Text provided

[Start of section]

D 0011/91 (Return of documents) 18-05-1993
1. Documents whose legitimate origin is in serious doubt may without any investigation as to whether such doubts are justified be excluded from the proceedings if they did not serve as the basis for charges against the appellant or if copies of incontestably legitimate origin remain on file. Documents excluded by interlocutory decision - unlike returned items - are not however thereby removed from the Board's investigatory purview.
2. Professional secrecy under Article 2 of the Regulation on discipline for professional representatives (RDR) sets limits to the disciplinary bodies' powers of investigation and to the obligation under Article 18 RDR that a professional representative supply all relevant information. However, confidentiality obligations deriving from a principle enshrined in Part I RDR cannot be invoked to resist a request under Article 18 RDR.
3. Under the powers conferred on it by Article 25 RDR and Article 117 EPC, the Disciplinary Board of Appeal can require EPO departments to produce files - in the present case, a terminated opposition dossier - likely to contain documents helpful to its own investigation.
Disciplinary proceedings - appeal - exclusion of documents - return of documents
Professional representative before the EPO - professional secrecy - confidentiality - limit to powers of investigation
Appeal proceedings - submission of opposition dossier - form
I. By letter received on 20 November 1991 the appellant appealed against a decision dated 14 November 1991 taken by the Disciplinary Board of the European Patent Office (hereinafter "Disciplinary Board") in consolidated cases DB 01/90 and DB 02/88 and ordering his deletion from the list of professional representatives for an indefinite period. ...
II. On 14 January 1992 he authorised a legal representative ... to act in his defence.
III. The statement setting out the grounds of appeal was received on 16 January 1992. Its main request was that the proceedings and investigation initiated against the appellant be declared null and void. The auxiliary requests were that the file be referred back to a Disciplinary Board composed of non-members of the "Compagnie nationale des Conseils en brevets" or - failing that - that the appellant be acquitted of the charges against him (having been amnestied under French law) and the penalty imposed on him set aside.
IV. On 24 January 1992, under Article 12, second sentence, RDR, the President of the EPO and the President of the Council of the Institute of Professional Representatives were each given the opportunity to comment. On 19 March 1992 the former indicated that he did not wish to do so. The latter made no comment.
V. By fax received at the EPO on 20 February 1992 the appellant stated that:
- one of the complainants who had brought the disciplinary proceedings against him had been found guilty ... of stealing documents (by photocopying them) belonging to his practice;
- the disciplinary dossier contained a number of stolen documents ... which had in some cases served as the basis for the decision now under appeal.
In his view, the decision of 14 November 1991 was therefore null and void, because it was based on stolen documents. Furthermore, in view of the court ruling, keeping these documents on file constituted possession of stolen goods. The appellant therefore requested the return of the following papers:
By fax received on 3 March 1992 he explained that he wanted the file sent back to the Disciplinary Board to enable it to take a decision based solely on documents it was entitled to have. If the documents he wanted removed from the file were not returned to him in two weeks he would be obliged to take legal action against such implicit or explicit refusal. If oral proceedings were going to be held, he asked to be notified so that he could present orally the information required for his defence.

[End of section]

Extracted material
[Start of section]

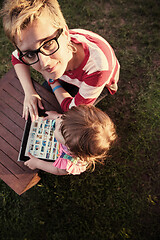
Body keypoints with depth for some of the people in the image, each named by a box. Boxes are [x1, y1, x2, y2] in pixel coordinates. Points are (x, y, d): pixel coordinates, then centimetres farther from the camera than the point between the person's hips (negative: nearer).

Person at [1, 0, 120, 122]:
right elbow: (16, 57, -7)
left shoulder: (98, 65, -47)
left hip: (102, 84, -3)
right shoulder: (38, 44, -32)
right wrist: (29, 92, -21)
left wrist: (51, 79, -23)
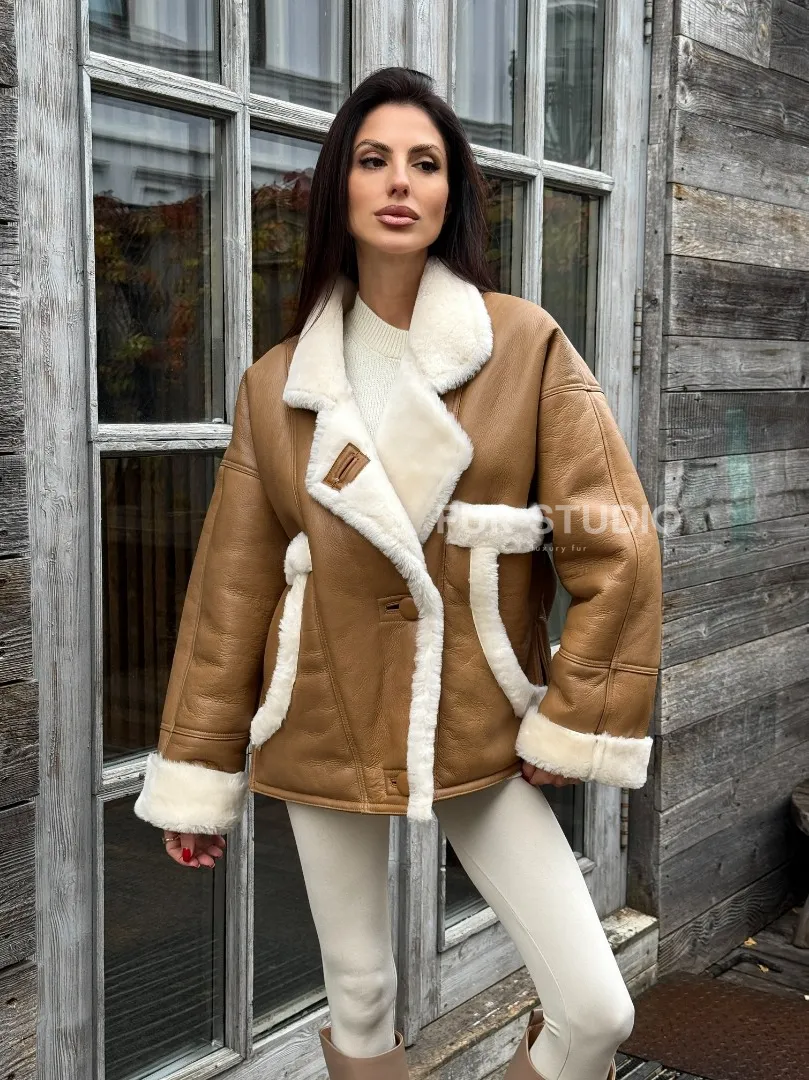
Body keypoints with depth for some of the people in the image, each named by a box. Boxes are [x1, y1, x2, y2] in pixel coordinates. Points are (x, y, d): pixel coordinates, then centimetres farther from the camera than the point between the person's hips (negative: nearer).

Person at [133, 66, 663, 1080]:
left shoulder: (527, 346, -5)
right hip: (328, 727, 1)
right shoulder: (277, 384, 0)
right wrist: (198, 775, 6)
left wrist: (573, 721, -7)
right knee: (359, 999, 11)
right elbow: (232, 589, 4)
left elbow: (618, 549, -5)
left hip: (480, 730, -1)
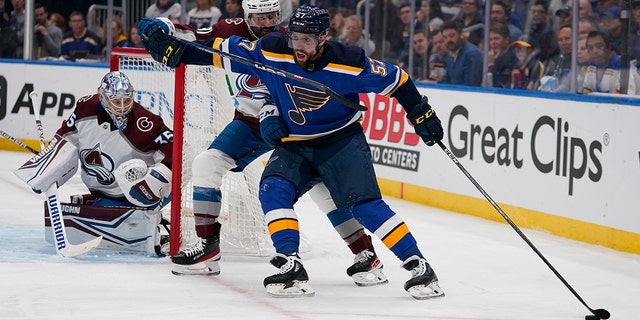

[End of section]

Exercise set
1. Answer these from the disciplinary appeal decision:
(a) On what date was the appellant's letter of appeal received?
(b) Which of the two presidents stated on 19 March 1992 that he did not wish to comment?
(c) How many weeks did the appellant allow for the documents to be returned before he would take legal action?
2. Pick up the disciplinary appeal decision after its last sentence and write the next part.
The records have no part in this.

Answers by task
1.
(a) 20 November 1991
(b) The President of the EPO
(c) Two weeks

2.
VI. On 6 March 1992, to enable the present Board of Appeal (hereinafter "this Board") to rule on his request regarding the documents listed in the fax of 20 February 1992, the appellant was asked to furnish evidence that they were indeed those unlawfully acquired and that the relevant court judgment was final ...
VII. By fax received at the European Patent Office on 23 March 1992, the appellant produced a certificate issued on 17 March 1992 by the clerk of the court and indicating that the judgment was final. As regards the unlawful origin of the documents he wanted returned, he cited a police report drawn up at the request of the examining magistrate and which was on the file considered by the Disciplinary Board.
VIII. By letter dated 3 June 1992, the appellant submitted a further request, namely removal from the file of all documents which discussed the stolen papers and of those submitted in breach of the confidentiality by which professional representatives were bound. He listed these items as follows:
He added that if the 205 documents referred to in the complainant's letter to the EPO dated 13 October 1989 were on his disciplinary file they were there unlawfully.
IX. On 16 June 1992 the rapporteur informed the appellant that he proposed to suggest that this Board rule first on the admissibility of his appeal and on his request for exclusion of certain documents, before taking any decision as to the merits. The appellant was invited to comment.
X. By fax dated 18 June 1992 the appellant replied that in his opinion the stolen items should be removed automatically before any decision was taken; this Board had no discretion in the matter. The sole purpose of the initial decision should be to create a lawful disciplinary file complying with criminal law and the patent profession's code of conduct. Only then, once his rights as defendant had been respected, should the Board take a decision on the merits.
XI. On 30 June 1992 the appellant added to the file, for information, a copy of a charge he had that day filed in person against X with the chief investigating magistrate in ..., alleging possession of documents stolen and placed unlawfully on his disciplinary file.
XII. In the light of new points which had emerged during the proceedings, the Presidents of the EPO and Council of the Institute were given a further opportunity to comment. On 20 July 1992 the former noted the new developments but saw no need to comment. The latter again made no comment.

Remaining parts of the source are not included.